## Task description
Exactly the lines from the one containing "Вища школа : наук.-практ." through the end of the entries, both ends included, are to be output.

(Records provided Opens)

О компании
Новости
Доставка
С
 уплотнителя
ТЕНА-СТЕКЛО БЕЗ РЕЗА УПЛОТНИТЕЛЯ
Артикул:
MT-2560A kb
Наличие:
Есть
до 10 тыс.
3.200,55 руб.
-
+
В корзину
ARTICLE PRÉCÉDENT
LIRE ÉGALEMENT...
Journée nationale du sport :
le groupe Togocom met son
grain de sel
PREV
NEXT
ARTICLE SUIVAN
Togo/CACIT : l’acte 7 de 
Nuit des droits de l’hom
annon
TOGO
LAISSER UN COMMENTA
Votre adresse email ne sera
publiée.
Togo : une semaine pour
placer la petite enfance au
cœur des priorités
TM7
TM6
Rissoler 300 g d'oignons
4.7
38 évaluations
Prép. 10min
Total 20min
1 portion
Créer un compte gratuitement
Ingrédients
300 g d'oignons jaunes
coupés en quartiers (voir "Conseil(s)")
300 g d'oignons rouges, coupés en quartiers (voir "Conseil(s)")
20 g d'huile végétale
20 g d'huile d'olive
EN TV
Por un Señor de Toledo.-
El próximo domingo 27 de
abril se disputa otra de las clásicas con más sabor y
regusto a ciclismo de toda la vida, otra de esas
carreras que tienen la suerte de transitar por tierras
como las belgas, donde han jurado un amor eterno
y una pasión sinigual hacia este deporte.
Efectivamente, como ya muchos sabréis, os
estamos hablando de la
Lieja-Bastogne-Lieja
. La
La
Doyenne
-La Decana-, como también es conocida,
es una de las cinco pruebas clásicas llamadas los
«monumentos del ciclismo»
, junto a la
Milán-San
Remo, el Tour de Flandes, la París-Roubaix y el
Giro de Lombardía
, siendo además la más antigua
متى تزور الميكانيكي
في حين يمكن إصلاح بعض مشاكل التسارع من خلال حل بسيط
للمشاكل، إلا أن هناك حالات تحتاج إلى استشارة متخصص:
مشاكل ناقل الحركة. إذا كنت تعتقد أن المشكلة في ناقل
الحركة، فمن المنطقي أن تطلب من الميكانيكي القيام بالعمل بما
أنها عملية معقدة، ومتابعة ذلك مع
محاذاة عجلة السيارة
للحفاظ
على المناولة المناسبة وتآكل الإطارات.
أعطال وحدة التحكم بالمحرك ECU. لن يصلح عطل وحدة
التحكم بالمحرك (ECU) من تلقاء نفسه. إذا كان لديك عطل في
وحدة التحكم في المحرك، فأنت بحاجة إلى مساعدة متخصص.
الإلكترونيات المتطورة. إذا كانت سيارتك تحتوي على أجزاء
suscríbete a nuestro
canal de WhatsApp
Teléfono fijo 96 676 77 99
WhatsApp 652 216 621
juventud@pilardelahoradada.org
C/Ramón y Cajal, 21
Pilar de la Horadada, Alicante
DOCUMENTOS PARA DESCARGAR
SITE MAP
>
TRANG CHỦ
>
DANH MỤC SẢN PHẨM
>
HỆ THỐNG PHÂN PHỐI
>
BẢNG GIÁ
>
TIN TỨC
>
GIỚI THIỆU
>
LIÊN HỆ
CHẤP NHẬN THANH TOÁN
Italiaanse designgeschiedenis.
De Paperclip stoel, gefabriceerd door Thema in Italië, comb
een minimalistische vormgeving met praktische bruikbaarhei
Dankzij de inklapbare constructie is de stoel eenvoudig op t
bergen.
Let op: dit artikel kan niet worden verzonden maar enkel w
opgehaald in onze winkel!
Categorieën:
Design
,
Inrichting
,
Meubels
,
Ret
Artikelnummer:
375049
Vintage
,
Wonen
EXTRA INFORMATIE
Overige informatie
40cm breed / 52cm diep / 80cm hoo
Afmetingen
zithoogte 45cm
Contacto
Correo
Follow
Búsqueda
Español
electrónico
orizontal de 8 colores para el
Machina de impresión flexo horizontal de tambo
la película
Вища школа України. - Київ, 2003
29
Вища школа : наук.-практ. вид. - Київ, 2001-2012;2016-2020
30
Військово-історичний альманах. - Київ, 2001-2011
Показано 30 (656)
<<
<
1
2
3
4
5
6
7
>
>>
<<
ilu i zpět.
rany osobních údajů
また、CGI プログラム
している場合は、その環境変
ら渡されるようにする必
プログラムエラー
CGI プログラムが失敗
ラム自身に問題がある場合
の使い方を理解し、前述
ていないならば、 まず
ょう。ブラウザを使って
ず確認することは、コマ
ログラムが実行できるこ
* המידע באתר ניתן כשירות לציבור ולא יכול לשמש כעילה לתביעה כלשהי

(Records provided Closes)

## Answer to the exercise
Вища школа : наук.-практ. вид. - Київ, 2001-2012;2016-2020
30
Військово-історичний альманах. - Київ, 2001-2011
Показано 30 (656)
<<
<
1
2
3
4
5
6
7
>
>>
<<
ilu i zpět.
rany osobních údajů
また、CGI プログラム
している場合は、その環境変
ら渡されるようにする必
プログラムエラー
CGI プログラムが失敗
ラム自身に問題がある場合
の使い方を理解し、前述
ていないならば、 まず
ょう。ブラウザを使って
ず確認することは、コマ
ログラムが実行できるこ
* המידע באתר ניתן כשירות לציבור ולא יכול לשמש כעילה לתביעה כלשהי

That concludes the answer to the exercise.